Just as long as you can portray Daddy as an innocent bystander to the baby-making process, you can keep sex questions off the agenda. A preschooler doesn’t need to have an iron-clad grasp on every aspect of human physiology.

When I was a little kid, my mom explained the facts of life to me in an accurate but undetailed way. I got the impression that conception involved some kind of medical procedure. It didn’t occur to me that my parents would ever try it at home without special equipment and qualified personnel. A few follow-up questions would’ve squared things away. But I shrank back, fearing embarrassment. I knew that when healthcare professionals get involved, even something simple like getting your temperature taken can be humiliating and icky. So imagine what conception might entail! 

Besides, I hardly understood ANYTHING, so I just tossed this particular mystery up onto a towering heap along with: How does a TV set work? Where is Heaven? Why are photographic negatives orange? How come money is valuable? and Can French cats communicate with American cats?       

Listen, Daddy, around age 6 a child will start to wonder whether you have a more vital function in family life than just opening jars. Be clinical, be vague, but for the next few years the child will be relentlessly on your trail. (“Fertilize? What does that mean?”) By age 8 or so a child will have sweated the word “sperm” out of her parents and draws near to her quarry. When our daughter Marie was about 9, my wife pretty much told her the entire story, leaving out only the wine and mood music. Of course, the sperm wasn’t the problem; the problem was the delivery system. When Betsy it explained to her, Marie exclaimed, “That’s disgusting!” and stared at me. “Daddy, is it true?”

There were so many things I wanted to say.

“I don’t remember.”

“She MADE me do it!”

“Look, when people want to be conceived, SOMEBODY has to do the heavy lifting.”

“Yes, I did it. And I’d do it again if I had to!”

“I won’t even dignify these allegations with a reply.”
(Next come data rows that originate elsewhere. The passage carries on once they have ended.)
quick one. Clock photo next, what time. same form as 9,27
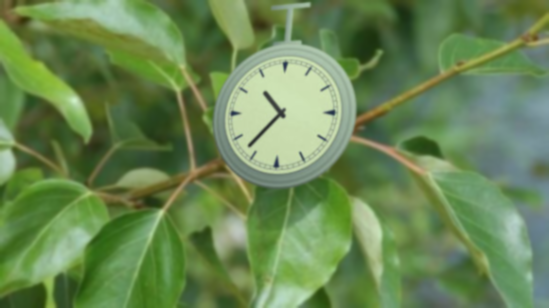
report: 10,37
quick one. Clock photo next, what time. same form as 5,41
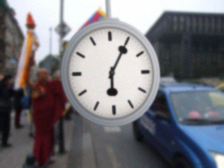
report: 6,05
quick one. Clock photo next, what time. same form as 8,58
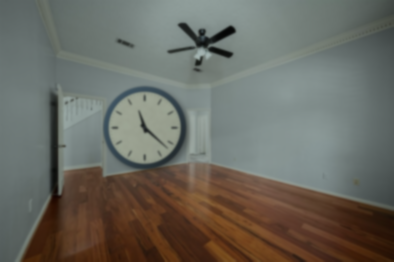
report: 11,22
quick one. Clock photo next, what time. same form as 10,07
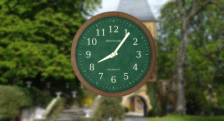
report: 8,06
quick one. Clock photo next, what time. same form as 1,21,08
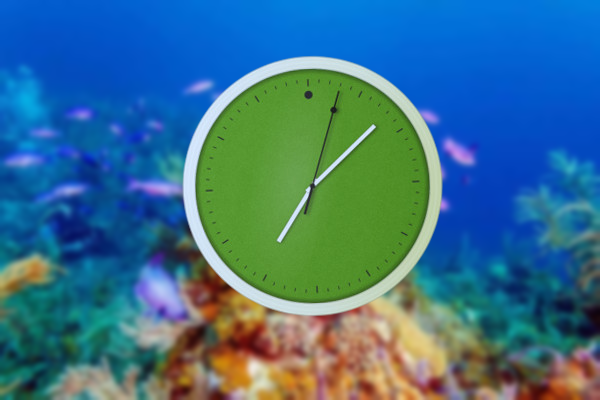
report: 7,08,03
“C’mon Marie, you’ve known me nine years. Does THAT sound like something I’d do?”

“It’s a lie, and your mother is a sick, sick person.”

What I actually said was, “Yep,” and shrugged a shoulder. Lying only makes a scandal worse. Just tell the truth and act nonchalant. Over the years, that scene was played out for each horrified daughter.
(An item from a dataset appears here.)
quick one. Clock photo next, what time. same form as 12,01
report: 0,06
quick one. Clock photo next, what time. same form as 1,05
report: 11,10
Face it. A child whose parents have taught her to wear clothes and eat with a fork is going to be shocked by a clear explanation of the mechanics of procreation. There is no way you are going to casually pass off this kind of thing as normal behavior.

So, stay calm, be honest, and tell the child only as much she wants to know. When her eyes grow to the size of dinner plates and she starts backing away, she’s probably heard enough. And above all, protect Daddy as if he were at the center of a network of spies. Once you give him up to your interrogator, you are talking about sex and neither you nor your 5-year-old wants that conversation.